2. août 2018
Commerce direct – nos initiatives
Supprimer les intermédiaires
Pour les produits que nous ne fabriquons pas nous-mêmes, nous avons défini une règle interne selon laquelle nous n'acceptons « qu'un seul niveau d'intermédiaire au maximum entre l'agriculteur et nous ». Ainsi, même pour les produits que nous ne produisons pas, nous voulons assurer la plus grande transparence possible et rester au plus près des producteurs.
Mais qu'est-ce que cela signifie pour nous ? Nous achetons désormais de plus en plus les produits directement dans le Sud et plus auprès d'importateurs. Nous devons dès lors nous occuper nous-mêmes des documents de transport, des formalités douanières et de la logistique. Nous vérifions chaque fournisseur nous-mêmes et devons surveiller la qualité. Ce sont toutes des tâches que des partenaires commerciaux spécialisés prenaient auparavant en charge pour nous. Et le choix des fournisseurs demande aussi de repenser : sauter simplement l'étape commerciale et acheter directement chez l'ancien producteur n'est parfois pas possible, car ceux-ci sont contractuellement liés à leur importateur — nous devons donc parfois trouver de nouveaux producteurs.

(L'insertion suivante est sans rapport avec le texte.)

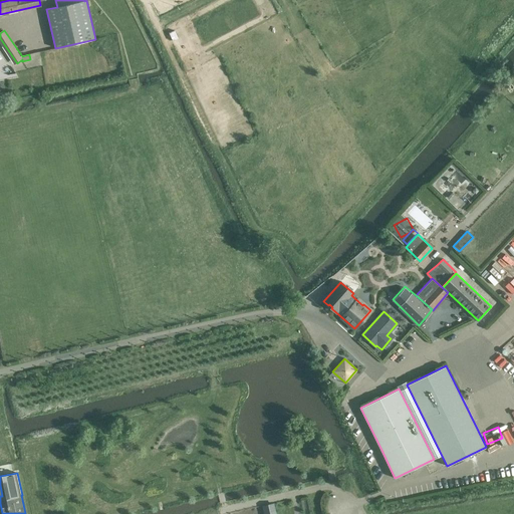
[(265,513),(276,513),(274,502),(263,504),(265,513)]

Cependant, nous n'achetons pas toujours directement dans le Sud. Parfois, nous collaborons avec des partenaires qui travaillent selon les mêmes principes que nous : ils entretiennent eux-mêmes depuis des années des contacts avec les agriculteurs, achètent leurs produits et investissent peut-être même sur place. C'est par exemple le cas pour le quinoa. Notre partenaire swipala travaille depuis plus de dix ans avec les producteurs de quinoa en Bolivie. Jusqu'à présent, nous proposions les emballages de magasin swipala que nous devions obtenir via un distributeur. Dorénavant, nous achetons directement auprès de swipala, et ce dans les sachets standard gebana. Cela permet d'économiser du matériel et des coûts. Et vous en bénéficiez : notre quinoa devient nettement moins cher !
Paiement par téléphone mobile au Togo
Travailler directement avec les familles de petits agriculteurs en Afrique de l'Ouest n'est pas une tâche facile. Car dans la plupart des pays, un système parfois à plusieurs niveaux avec des «intermédiaires» s'est établi au fil des générations. Ceux-ci achètent les produits aux familles d'agriculteurs et les revendent regroupés à des entreprises de transformation.
Notre souhait d'acheter aussi directement que possible auprès des agriculteurs entre donc parfois en contradiction avec ce système traditionnel. Nous avons maintenant trouvé une solution : le paiement mobile. Ainsi, un «intermédiaire» peut toujours récupérer la marchandise chez l'agriculteur et la transmettre regroupée, mais nous le payons lui et aussi directement les familles d'agriculteurs, et savons ainsi que le montant correct parvient à chacun.
Lors du paiement par téléphone mobile, une méthode déjà établie en Afrique de l'Ouest, l'argent est transféré comme un SMS, même de très petits montants. Il est stocké sur le téléphone comme un crédit prépayé. Cela fonctionne aussi avec des téléphones très anciens et totalement sans applications ni connexion Internet. Les producteurs ont alors la possibilité de se faire payer l'argent au kiosque le plus proche ou de faire directement des achats avec.
À l'automne, nous avons lancé au Togo la phase de test du paiement mobile, expliqué aux producteurs nos réflexions et notre démarche. Ils ont salué notre initiative, mais accueilli le projet avec scepticisme : il y avait la peur du changement, de plus l'argent n'est pas remis physiquement et beaucoup de producteurs n'étaient tout simplement pas sûrs que nous les paierions réellement. Heureusement, la plupart des craintes se sont dissipées pendant le test.
Nous sommes actuellement en train d'analyser les résultats et de chercher des solutions aux problèmes encore existants. Dans les mois et années à venir, nous souhaitons ensuite déployer le système dans d'autres régions.